The FDIC acted as receiver during the April 15, 2011, closing of Bartow County Bank, which was assumed by Hamilton State Bank. The closing cost the FDIC deposit insurance fund an estimated $69.5 million.
In the lawsuit, the FDIC “seeks to collect damages flowing from Defendants’ negligence, gross negligence and breaches of their fiduciary duties, which damages include, among other things, lost operating capital, lost profits, and lost investment opportunities.”
Six defendants are named in the suit: William M. Akin, director from 1980 to April 2011; Gary L. Fox, president and CEO from May 1983 to April 2011; Barry S. Justus, senior vice president of lending April 2006 to April 2011; Jimmy L. Nelson, director from 1980 to April 2011; L. Lehmann Smith, a member of the bank’s loan committee and director; and Harry B. White, a member of the bank’s loan committee and director.
According to the lawsuit, the defendants pursued a strategy of rapid growth by funding high-risk loans — seven examples were provided in the filing.
It also alleges Bartow County Bank’s loan policy and rules and regulations outlined standards the six were required to follow in approving the subject loans.
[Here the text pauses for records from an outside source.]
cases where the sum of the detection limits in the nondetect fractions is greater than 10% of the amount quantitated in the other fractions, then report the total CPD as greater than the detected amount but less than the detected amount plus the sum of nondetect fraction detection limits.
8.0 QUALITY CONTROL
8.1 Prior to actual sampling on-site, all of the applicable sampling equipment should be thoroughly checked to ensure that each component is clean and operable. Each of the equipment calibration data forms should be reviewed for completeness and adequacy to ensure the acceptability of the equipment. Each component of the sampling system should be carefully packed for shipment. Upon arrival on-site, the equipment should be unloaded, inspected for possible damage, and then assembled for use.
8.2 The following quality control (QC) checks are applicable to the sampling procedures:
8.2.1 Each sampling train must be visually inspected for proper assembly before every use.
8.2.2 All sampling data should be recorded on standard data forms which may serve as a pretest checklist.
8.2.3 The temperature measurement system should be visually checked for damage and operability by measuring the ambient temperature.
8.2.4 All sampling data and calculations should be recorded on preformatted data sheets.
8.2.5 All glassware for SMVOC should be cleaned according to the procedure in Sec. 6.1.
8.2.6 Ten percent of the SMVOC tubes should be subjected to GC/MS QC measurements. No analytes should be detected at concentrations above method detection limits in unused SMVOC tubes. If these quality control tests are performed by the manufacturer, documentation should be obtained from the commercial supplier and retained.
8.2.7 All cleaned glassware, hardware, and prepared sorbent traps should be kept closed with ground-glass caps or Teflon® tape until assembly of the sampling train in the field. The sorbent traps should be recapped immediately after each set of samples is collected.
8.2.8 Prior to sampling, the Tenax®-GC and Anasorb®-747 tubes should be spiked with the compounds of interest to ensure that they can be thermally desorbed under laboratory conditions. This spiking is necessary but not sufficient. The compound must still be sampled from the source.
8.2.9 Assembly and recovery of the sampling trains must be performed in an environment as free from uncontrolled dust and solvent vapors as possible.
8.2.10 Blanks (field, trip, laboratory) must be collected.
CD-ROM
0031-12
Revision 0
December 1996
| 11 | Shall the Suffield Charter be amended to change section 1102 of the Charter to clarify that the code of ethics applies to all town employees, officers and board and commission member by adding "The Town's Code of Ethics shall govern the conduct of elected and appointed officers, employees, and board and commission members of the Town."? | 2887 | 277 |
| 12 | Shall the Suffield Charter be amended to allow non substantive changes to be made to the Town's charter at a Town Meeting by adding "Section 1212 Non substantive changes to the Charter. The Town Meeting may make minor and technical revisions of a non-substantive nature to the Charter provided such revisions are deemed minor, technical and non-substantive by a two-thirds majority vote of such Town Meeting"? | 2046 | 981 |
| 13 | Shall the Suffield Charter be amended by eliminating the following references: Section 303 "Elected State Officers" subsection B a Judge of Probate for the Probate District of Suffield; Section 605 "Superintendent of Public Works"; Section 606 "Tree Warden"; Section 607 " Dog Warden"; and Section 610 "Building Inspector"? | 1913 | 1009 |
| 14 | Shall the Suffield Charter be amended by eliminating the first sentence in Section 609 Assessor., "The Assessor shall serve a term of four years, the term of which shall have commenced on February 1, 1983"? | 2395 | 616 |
According to the suit, the defendants were negligent in approving subject loans violating those policies and prudent banking practices.
Opening in June 1973 as a state-chartered nonmember bank headquartered in Cartersville, Bartow County Bank had four locations by 2005.
Bartow County Bank’s demise was a long time coming. The almost 40-year-old banking business had felt the effects of a down economy for a time before it closed.
In 2010, the bank entered into a consent order with the FDIC and the Georgia Department of Banking and Finance in an effort to strengthen its financial position.
The consent order said the bank agreed to work under regulator advisement to continue to raise its Tier 1 capital to at least 8 percent and its total risk-based capital to at least 10 percent, among other changes.
Bartow County Bank’s decline in performance was related to the economic downturn marked with declined real estate values and high unemployment rates.
The bank underwent capital-raising efforts with private investors as well as businesses within the community following the consent agreement, but those efforts were not enough.
Once billed as Bartow County’s largest bank, Bartow County Bank lost more than $11.6 million in 2009 and slipped to adequately capitalized from a well-capitalized status by the end of that year.
In 2009, the institution expensed more than $15 million to deal with more than $11.7 million in charge-offs and increase its reserve by about $3.5 million.
From December 2007 to late 2010, the bank’s troubled loans rose. While Bartow County Bank’s troubled asset ratio — which measures how much stress problem loans put on a bank — as just above the national median at 15.5 at the end of 2007, it had grown to 114.1 by the end of 2009.
It took another hike by the end of the first quarter of 2010 to 143.2. Also in the first quarter of 2010, capital continued to dip and Bartow County Bank hovered just above the borderline of being classified as under-capitalized.
In the one year preceding the end of the first quarter of 2010, the bank’s capital had taken more than a $10 million hit. In the same time period, troubled assets grew more than 80 percent and sat just below $40 million at the end of March 2010.